This study highlights that, in emerging markets, consumers aware of mortality salience may not always evaluate a foreign brand negatively.
Shubhomoy Banerjee, Jindal Global Business School, O.P. Jindal Global University, Sonipat, Haryana, India.
Abhijit Ghosh, Assistant Professor in Strategic Management, Offutt School of Business, Concordia College, Moorhead, Minnesota, USA.
Albert Kagan, Professor of Information Systems, WP Carey School of Business, Arizona State University, Tempe, Arizona, USA.
Soumi Chatterjee, Freelance Researcher.
This article uses the lens of terror management theory to investigate mortality salience effects on the evaluation of a brand from a developed country among consumers in a developing country. A survey was conducted among Indian consumers in which mortality was made salient for certain participants.

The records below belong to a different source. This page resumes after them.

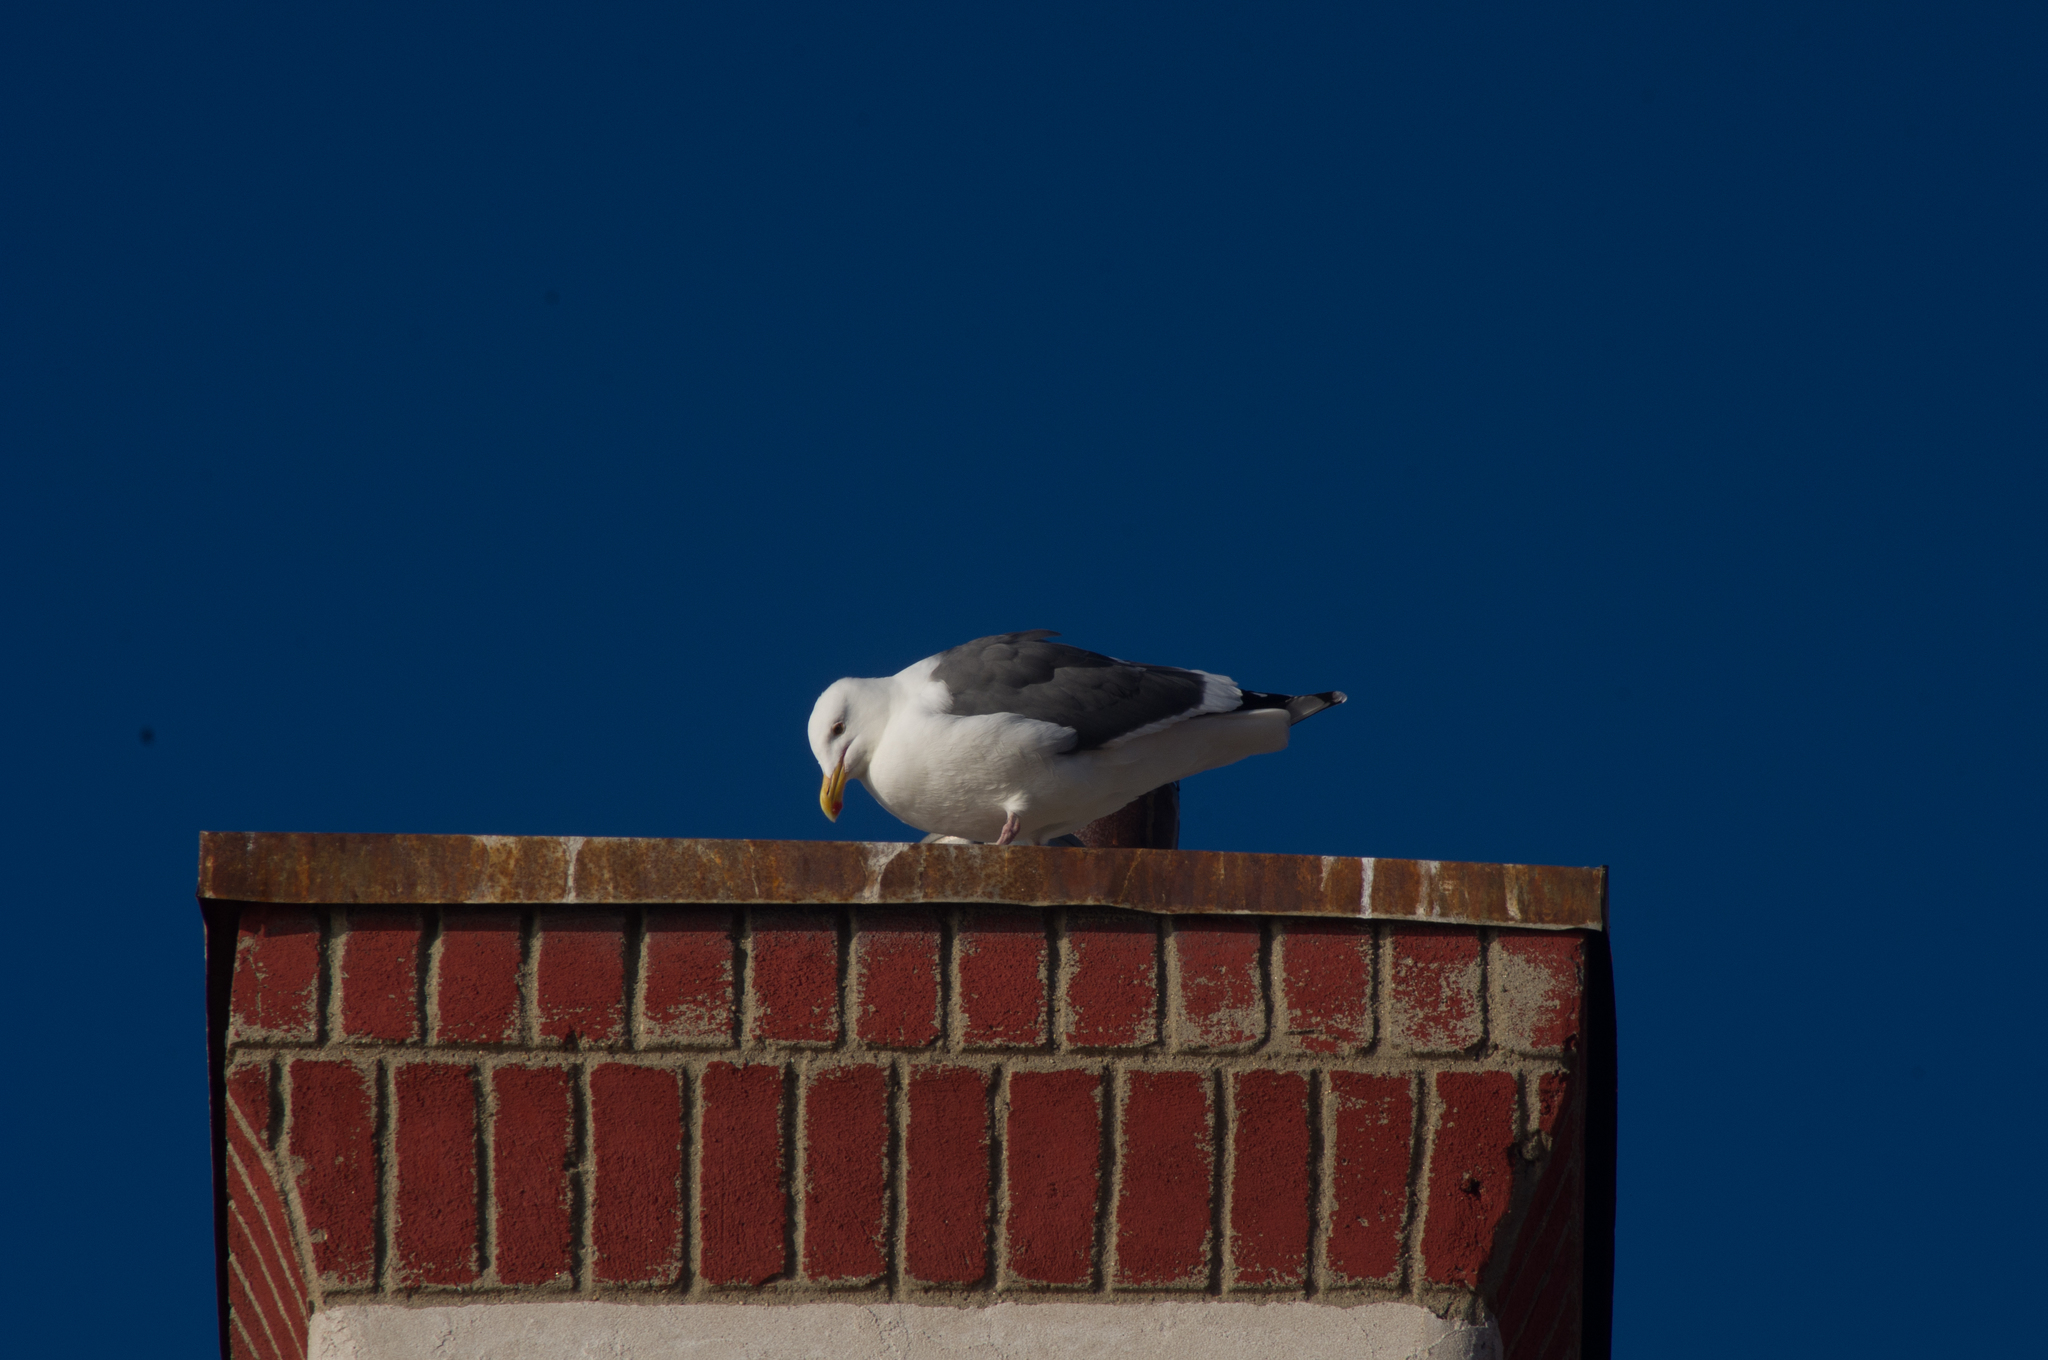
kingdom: Animalia
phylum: Chordata
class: Aves
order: Charadriiformes
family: Laridae
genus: Larus
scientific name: Larus occidentalis
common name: Western gull
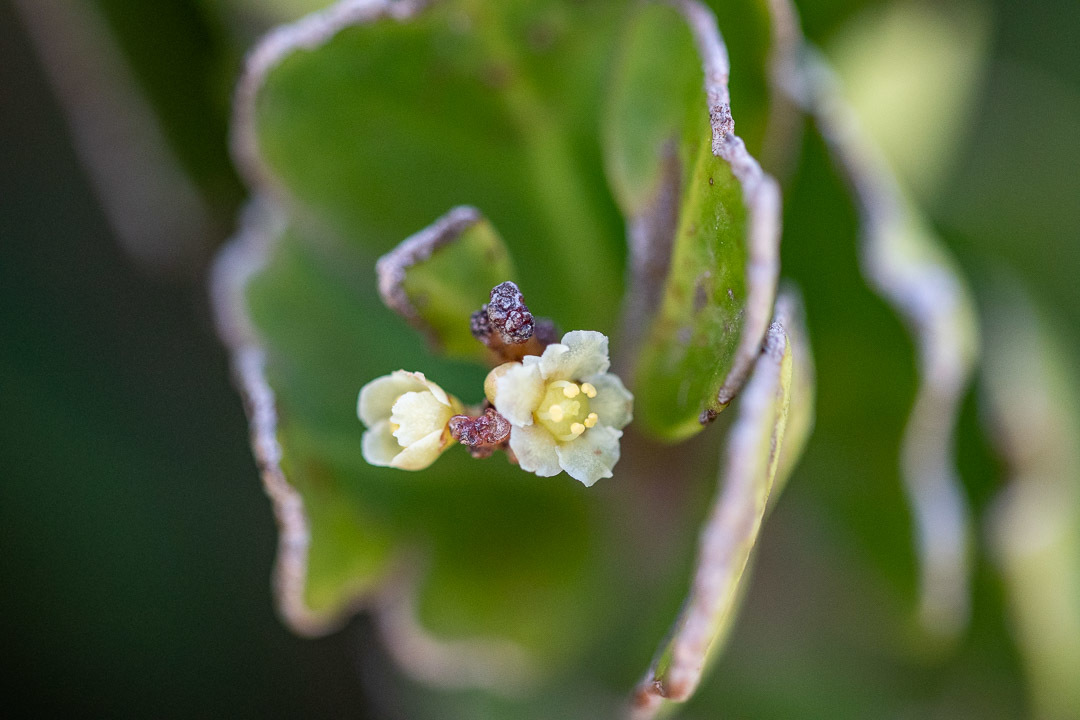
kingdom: Plantae
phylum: Tracheophyta
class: Magnoliopsida
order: Celastrales
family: Celastraceae
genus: Gymnosporia
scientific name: Gymnosporia laurina
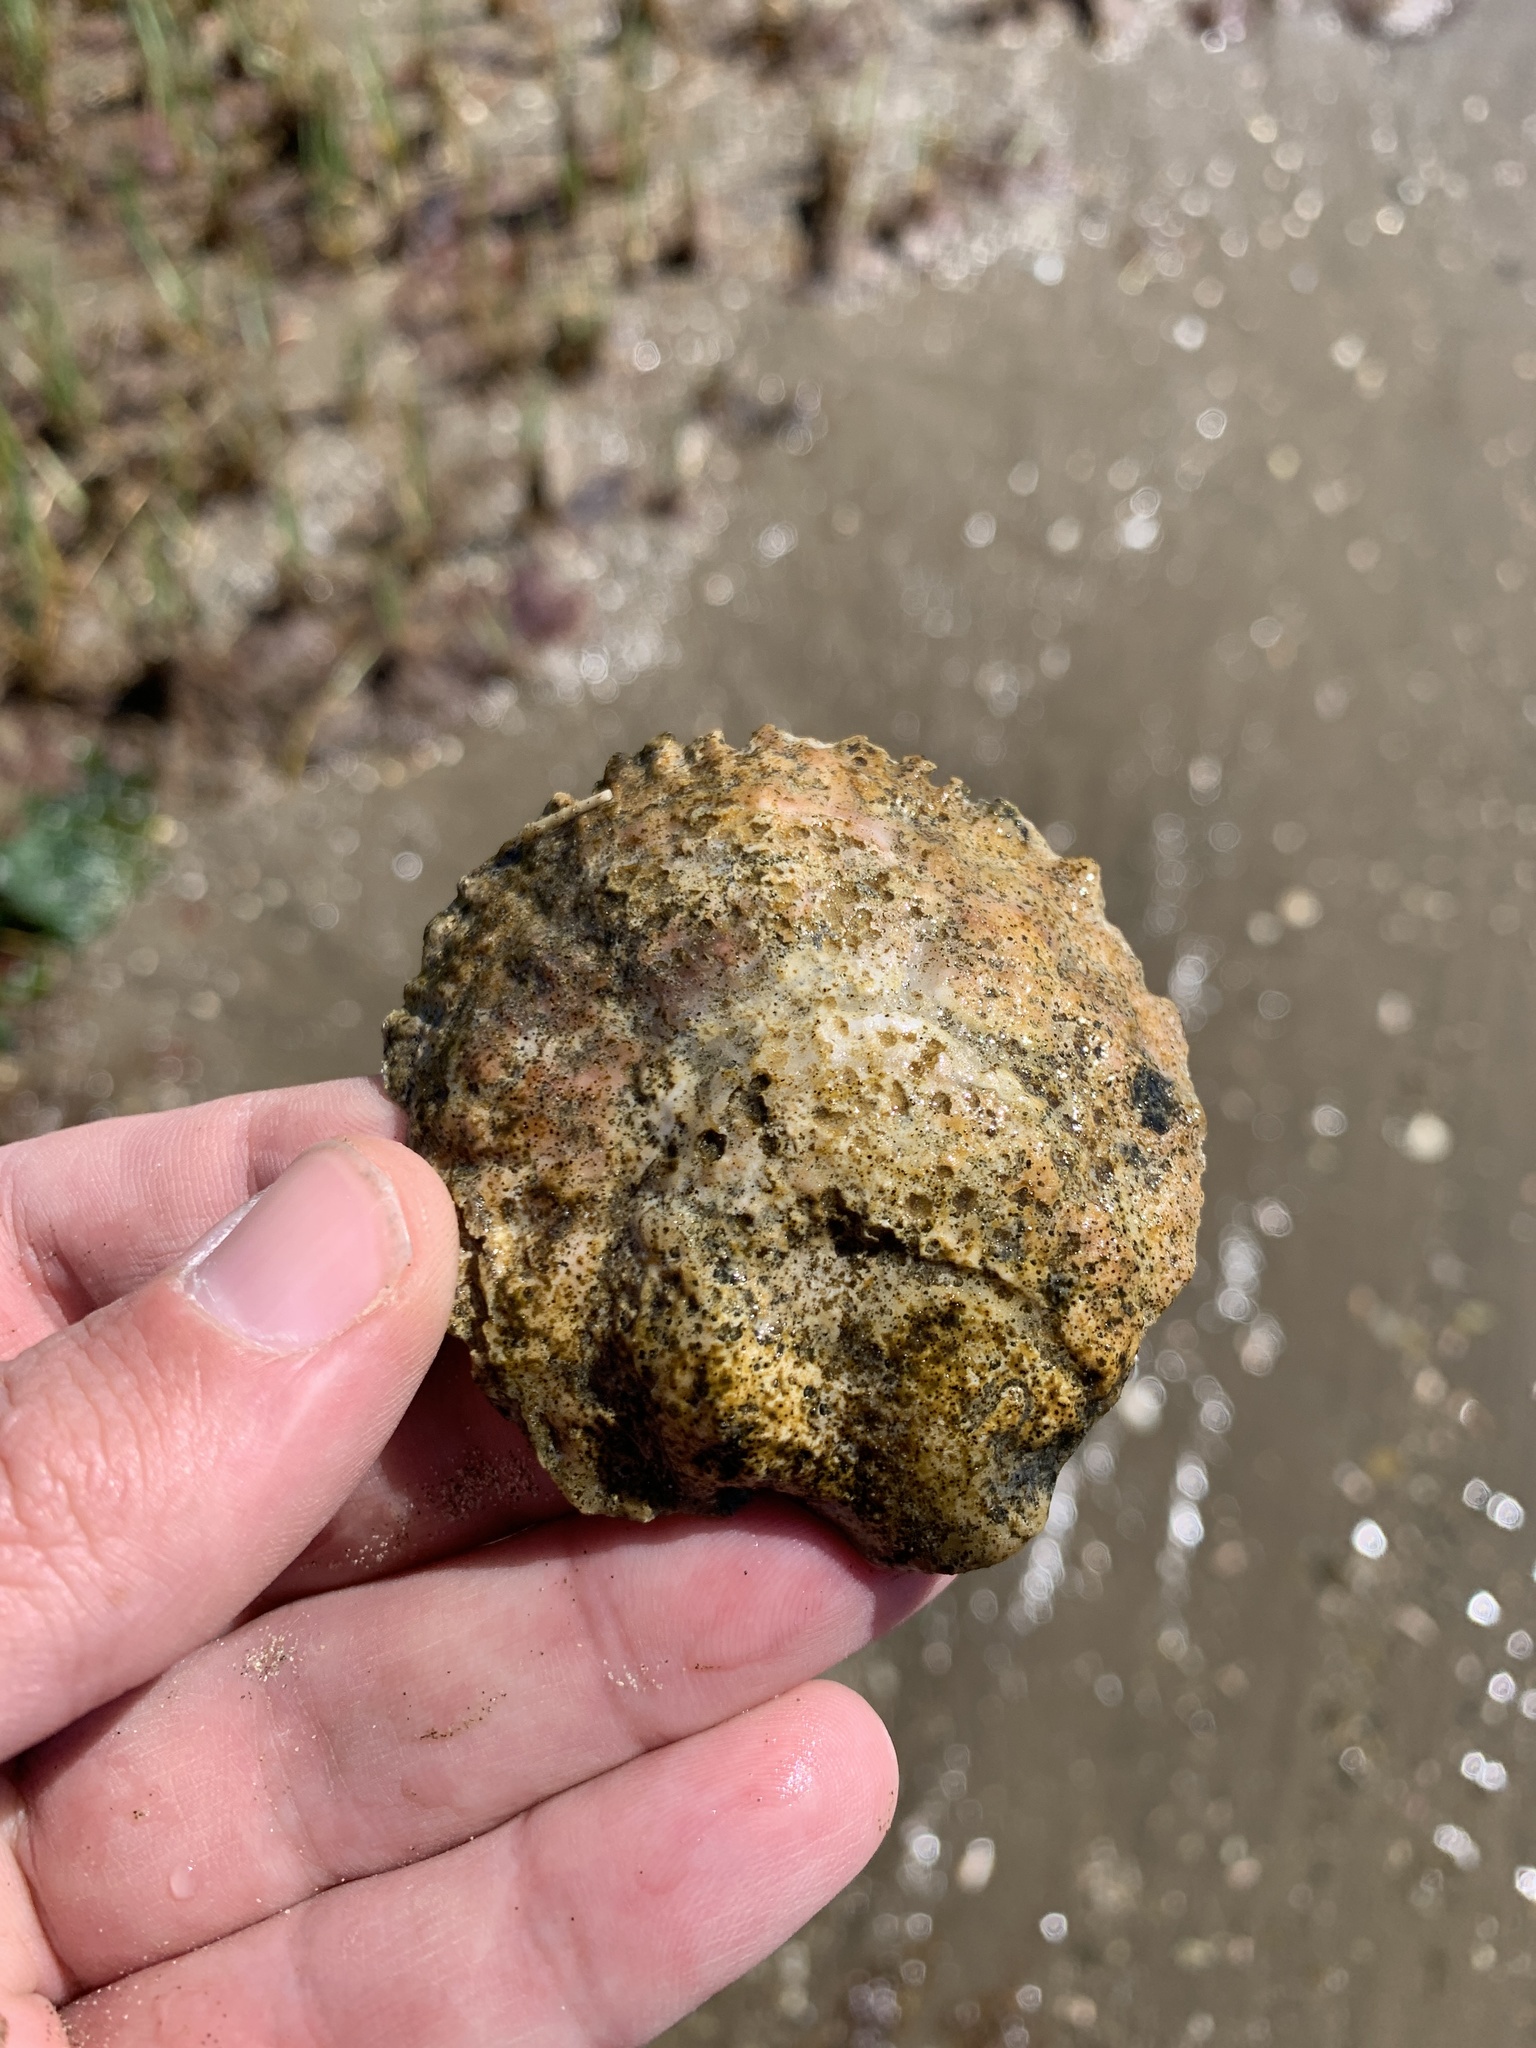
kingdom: Animalia
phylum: Mollusca
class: Bivalvia
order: Ostreida
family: Ostreidae
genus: Ostrea
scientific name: Ostrea puelchana
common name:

Mortality salience showed positive correlation with favorable evaluations of the brand from the developed country indicating the effect of mortality salience on country-of-origin evaluations. Results suggest positive evaluations of brands from developed countries may augment self-esteem of consumers.
This study highlights that, in emerging markets, consumers aware of mortality salience may not always evaluate a foreign brand negatively. The findings provide managers guidance for positioning foreign brands, emphasizing the prestige associated with these brands.